Condominio: i negozi al piano terra, con accesso separato, non pagano il compenso al custode
La proprietaria di alcuni immobili al piano terra e primo interrato, ad uso commerciale e con ingresso autonomo, chiedeva che fossero dichiarate non dovute le spese relative al compenso del custode e ad altre voci indicate nel regolamento contrattuale di condominio, con conseguente condanna alla restituzione delle somme indebitamente percepite a tale titolo da parte del condominio; in particolare, ella doveva essere esclusa dal “compenso del custode”, addebitabile ai soli “proprietari degli alloggi della casa”, così come disposto dal regolamento.
Il condominio rilevava che la tabella allegata al regolamento ricomprendeva anche i fondi relativi alle attività commerciali e, pertanto, tale richiamo costituiva espressione della volontà del costruttore di ripartire le spese fra tutti i condomini. La causa veniva definita in primo grado con rigetto del ricorso perché, nonostante la presenza dell’espressa deroga, lo stesso art. 13, per la suddivisione di quelle spese, richiamava una tabella nella quale figuravano anche i millesimi dei fondi commerciali.
La soccombente ha proposto appello ed il contenzioso è stato definito con la sentenza n. 948/2021 della Corte d’Appello di Genova.
L’interpretazione del regolamento. In primo luogo, non era in contestazione il fatto che gli immobili fossero posti al piano terreno e primo piano interrato e che avessero ingressi autonomi, diversi e non collegati all’ingresso condominiale ove aveva sede la portineria.
Secondariamente, l’art. 13, a caratteri maiuscoli indicava specificatamente delle deroghe per cui alcune spese dovevano essere ad esclusivo carico dei proprietari degli alloggi della casa, specificando le spese oggetto della norma particolare, fra cui, il compenso al custode, la manutenzione e pulizia di androni corridoi, l’antenna televisiva ed il video citofono.
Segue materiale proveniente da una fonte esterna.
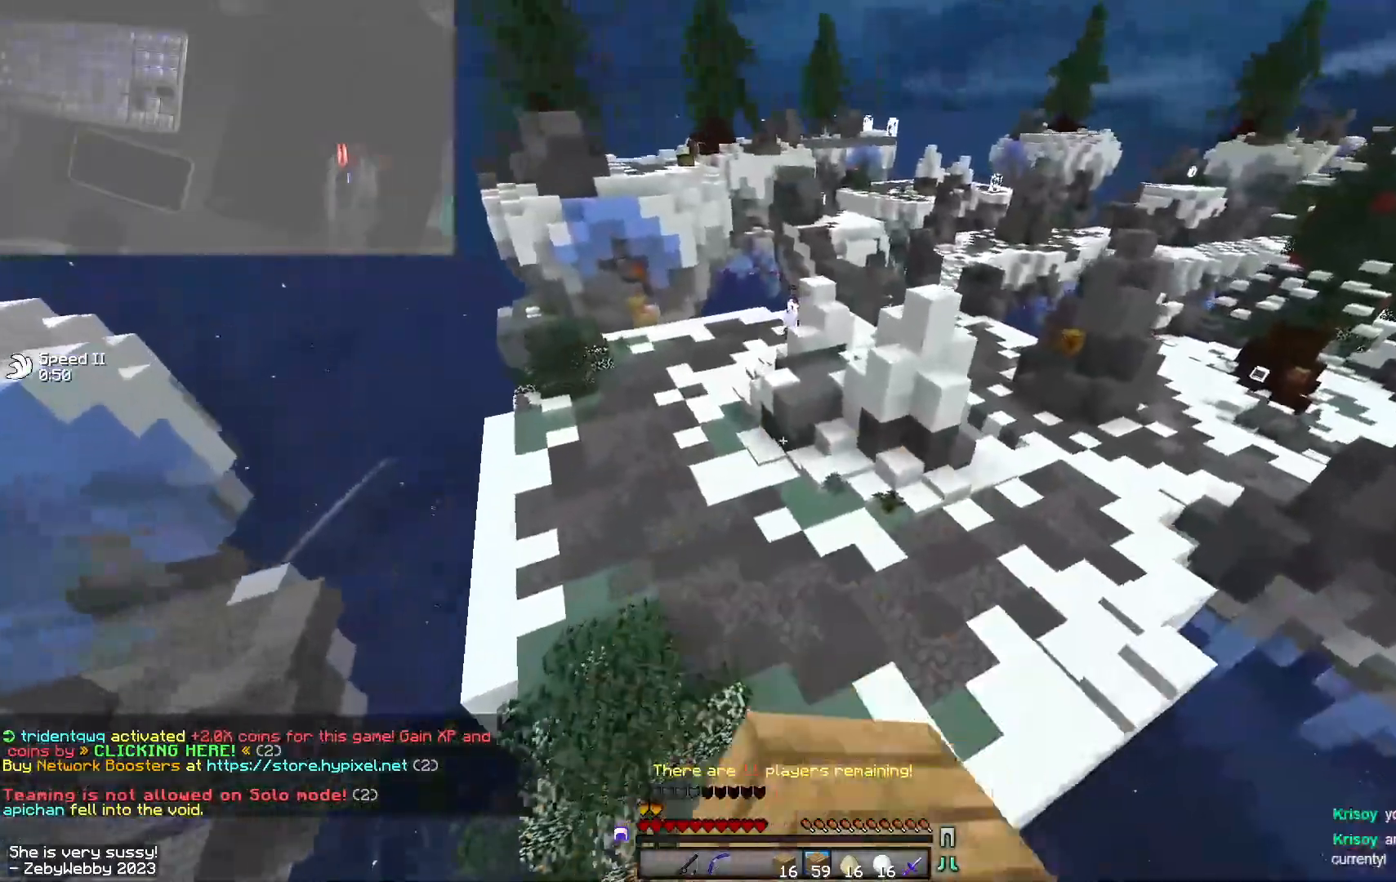
{"keys": ["d", "w"], "mouse": [], "events": [[116, "mouse_left", "up"]]}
Detta clausola, in deroga alla ripartizione generale delle altre spese e con riferimento a servizi specificamente indicati ed utilizzati solo dai proprietari di immobili all’interno dell’edificio condominiale, doveva essere interpretata secondo l’art. 1367 Codice Civile, per cui “il contratto o le singole clausole devono interpretarsi nel senso in cui possono avere qualche effetto, anziché in quello secondo cui non ne avrebbero alcuno”.
Il riferimento ai “proprietari degli alloggi della casa” doveva intendersi, quindi, come esteso a tutti i proprietari degli immobili situati all’interno della “casa” (intesa come edificio condominiale), accessibile dall’ingresso condominiale, mentre dovevano ritenersi esclusi i fondi commerciali direttamente accessibili dall’esterno. Ciò risulta logico in quanto, trovandosi all’interno del caseggiato, sia le abitazioni che gli uffici, usufruiscono dei servizi elencati nell’art. 13 quali il portierato, la manutenzione degli androni e corridoi, l’antenna ed il videocitofono.
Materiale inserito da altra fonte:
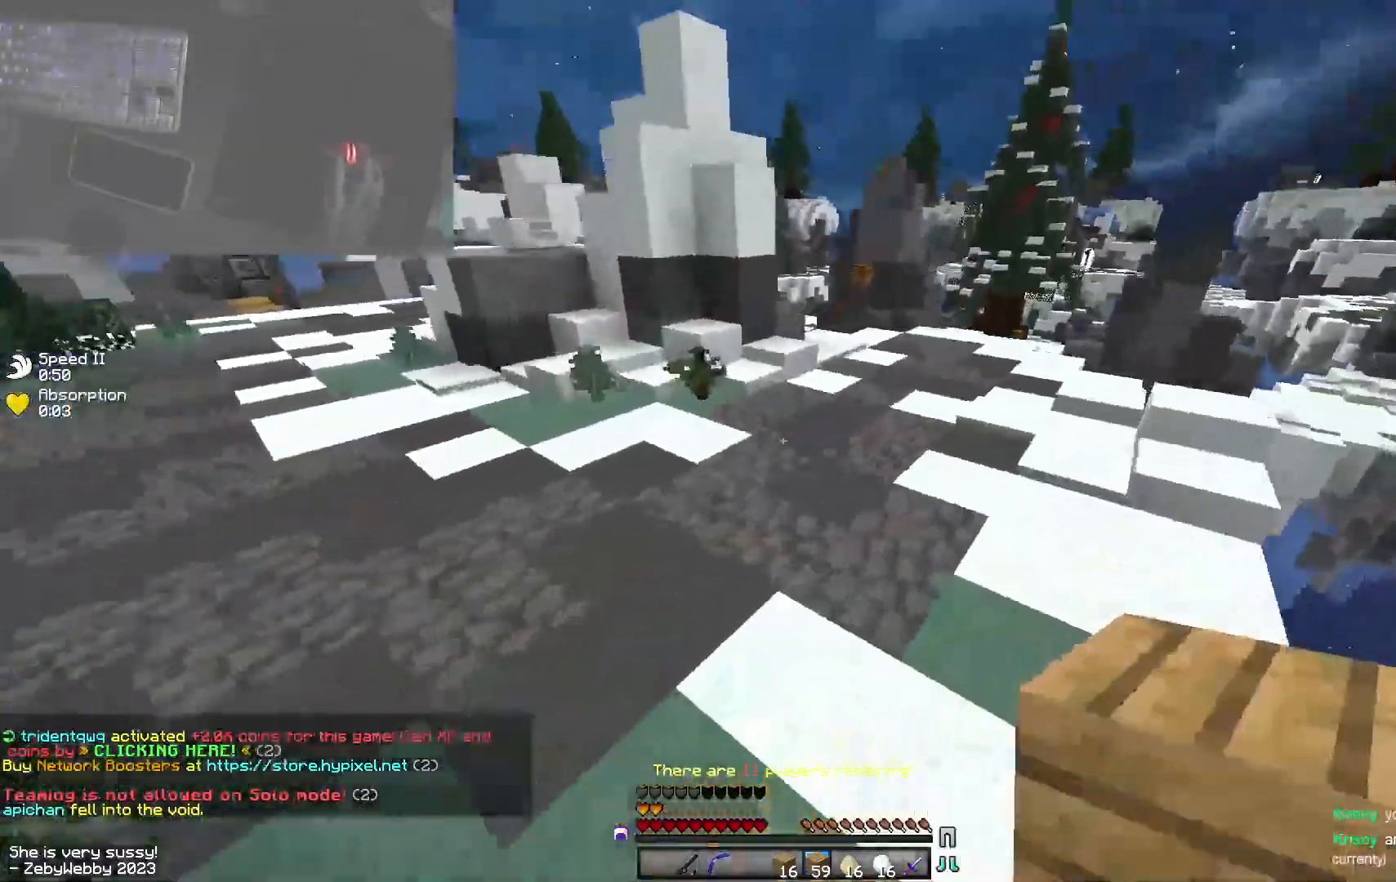
{"keys": ["space", "w"], "mouse": ["left"], "events": [[16, "d", "up"], [66, "mouse_left", "down"], [200, "mouse_left", "up"], [300, "mouse_left", "down"], [366, "mouse_left", "up"], [416, "mouse_left", "down"], [416, "space", "down"]]}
Al contrario gli immobili ad uso commerciale, situati fuori dalla “casa” condominiale, con ingresso separato, non usufruiscono dell’ingresso condominiale, con la conseguenza, logica ed oggettiva che non utilizzano i servizi elencati dall’art. 13 del regolamento e la deroga consente di dare un senso alle intenzioni del costruttore al momento della redazione del regolamento. Anche l’interpretazione del concetto di portierato come vigilanza estesa a tutto il complesso, non risulta idoneo a privare di contenuto e di significato la deroga espressa dell’art. 13 del regolamento ed il riferimento ai millesimi della tabella, per la divisione delle spese gravanti solo “proprietari degli alloggi della casa”, in quanto limitato ai millesimi delle proprietà, ad uso ufficio o abitazione, poste all’interno dell’edificio condominiale.
L’esito. La Corte d’appello genovese, pertanto, in riforma della ordinanza di primo grado, ha accolto il ricorso, dichiarando non dovute le somme per spese relative alla voce “compenso al custode” e alle altre voci indicate dall’art. 13 del regolamento di condominio, con condanna del condominio alla restituzione delle somme percepite a tale titolo per i precedenti quattro esercizi, oltre interessi di legge dovuti dalla domanda giudiziale al saldo ed alle spese di entrambi i gradi del giudizio.